The defence is in trouble too. Despite adding Luke Young - an undoubted boon - Boro have shipped 33 goals in 19 games and only the four teams below have been more porous. At his stage last year Boro had only conceded 24, a massive difference and one that gave a glimmer of hope that one goal at the other end may be enough to secure at least one point.
The defence on paper is better now but because the ball is not sticking up front it is coming back more often and because Boro are not making their own chances count the penalty for cracking under the increased pressure at the back is defeat.
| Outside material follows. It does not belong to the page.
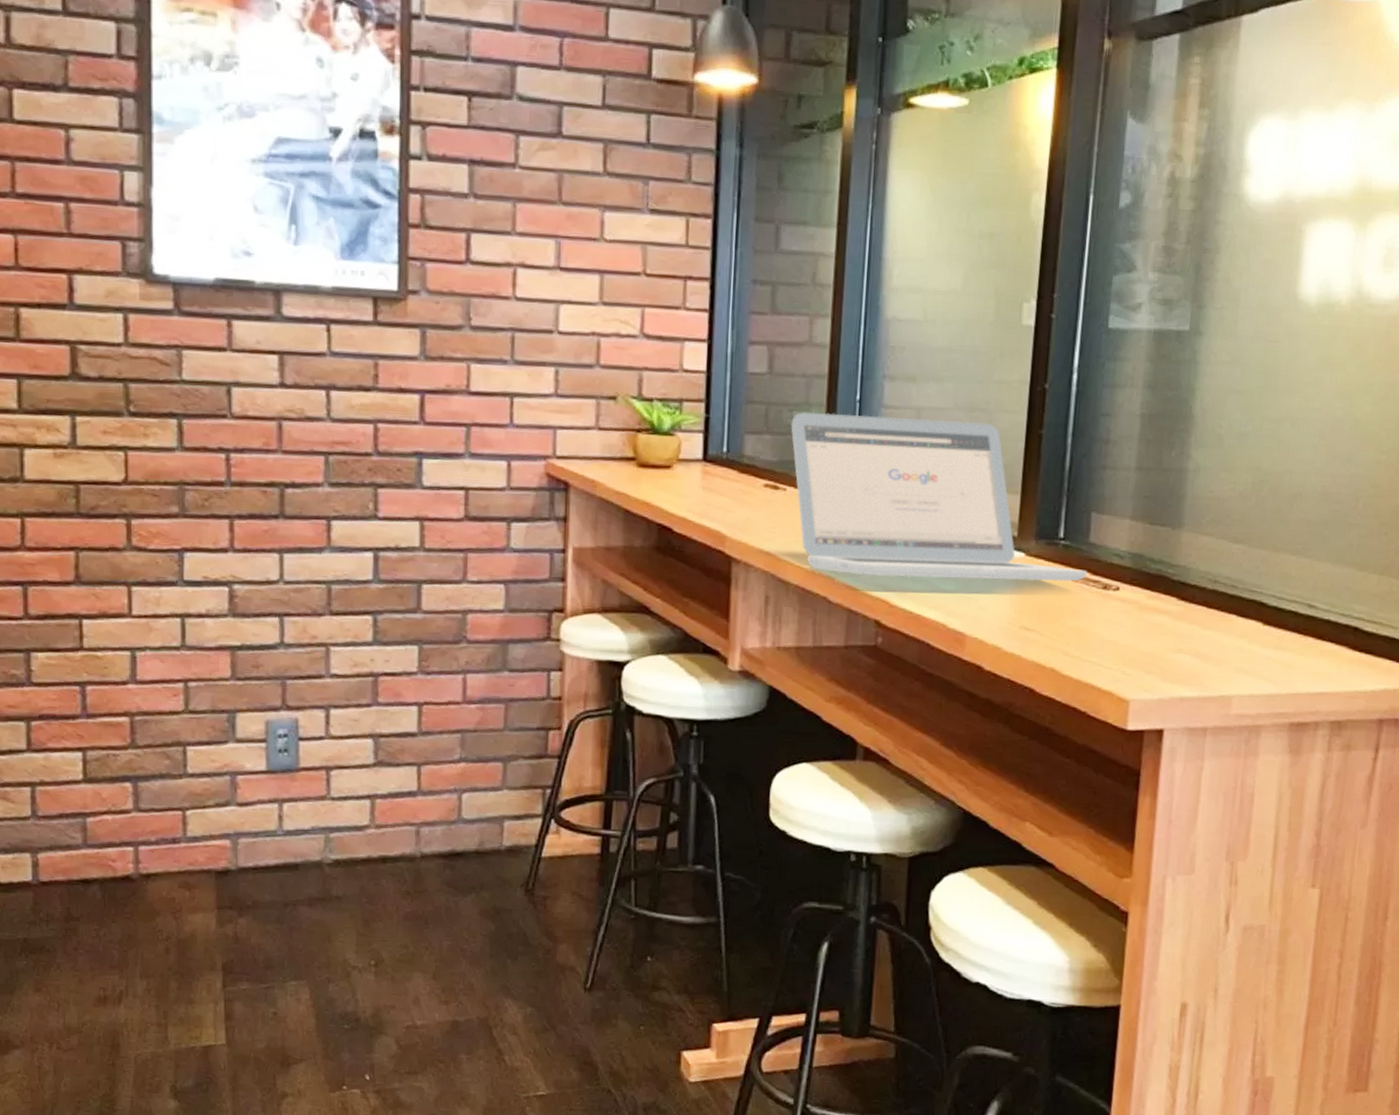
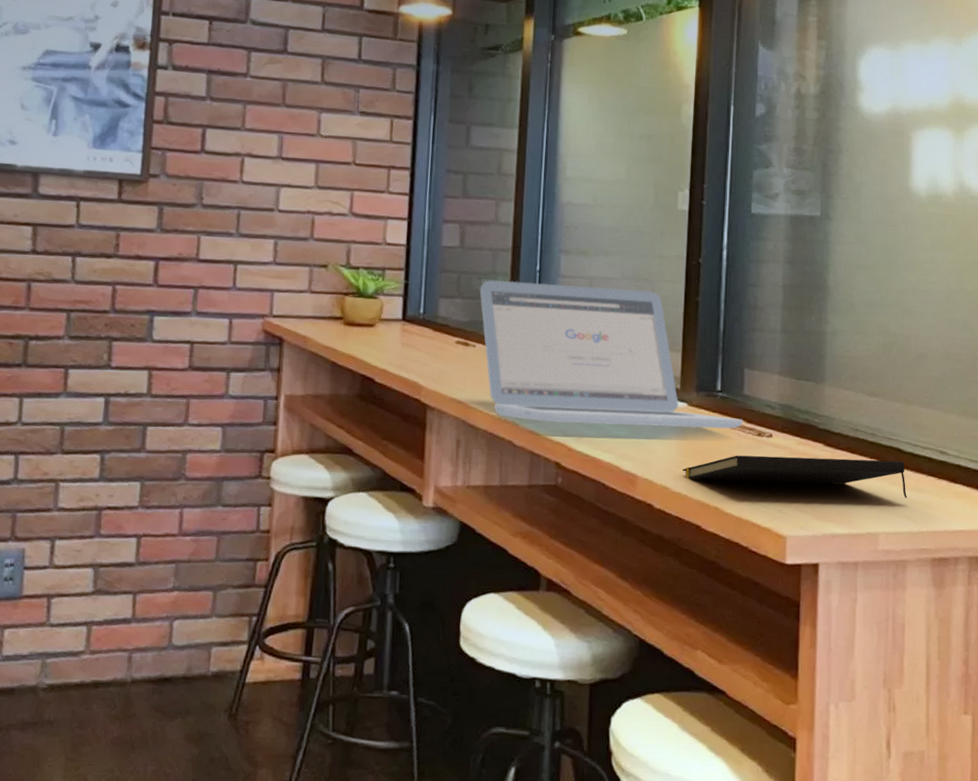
notepad: none [1016,611,1268,657] -> present [682,455,908,498]

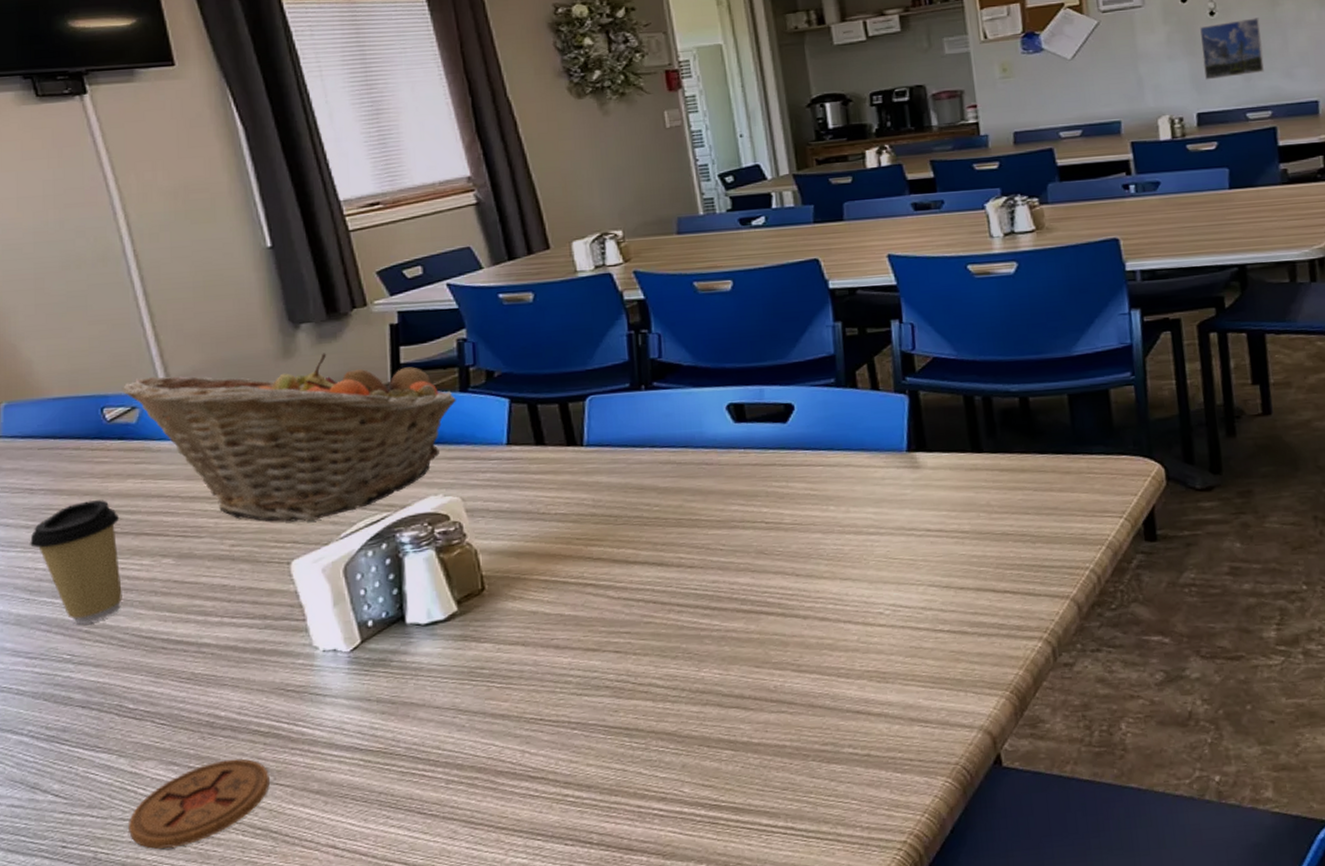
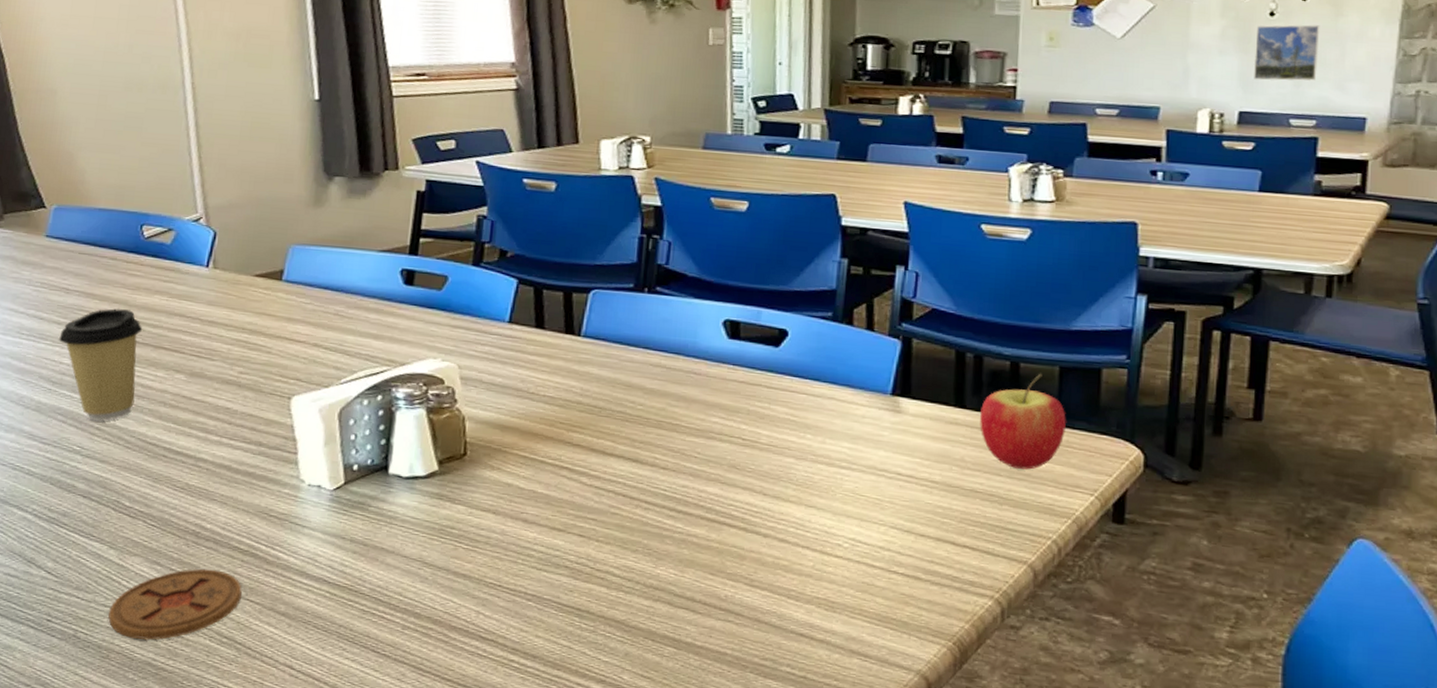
fruit basket: present [122,353,457,522] -> none [162,203,469,363]
apple: none [998,404,1085,504] -> present [980,373,1066,470]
Much can be done to to plug the leaks, especially by increasing concentration levels in the red zones that really have spelled danger this term, but the real long term solution to minimise the effect of leaking goals is to make sure they are being racked up at the other end. The threat that Boro may score will change the way the opposition play. Goal themselves will alter the dynamic of games: we have seen how Boro play with a spring in their step if they score first.
And that means bringing in a striker - and possibly two - that have proven Premiership records and are used to the intensity and physicality of the scrap at the bottom. Right now I would take Dickov and Beattie. That pairing would have won Boro the game at Birmingham. They would rough up defences, force errors and pull holes for the Fancy Dans to exploit.
If we don't have the finance to bring in racehorses then workhorses are better than donkeys.
**Apologies to dedicated readers (or saddos, as I believe the technical terms is) who couldn't get onto the site over the past few days. I know I couldn't. I think the computer geeks switched off as they left on Christmas Eve/ Normal service is resumed.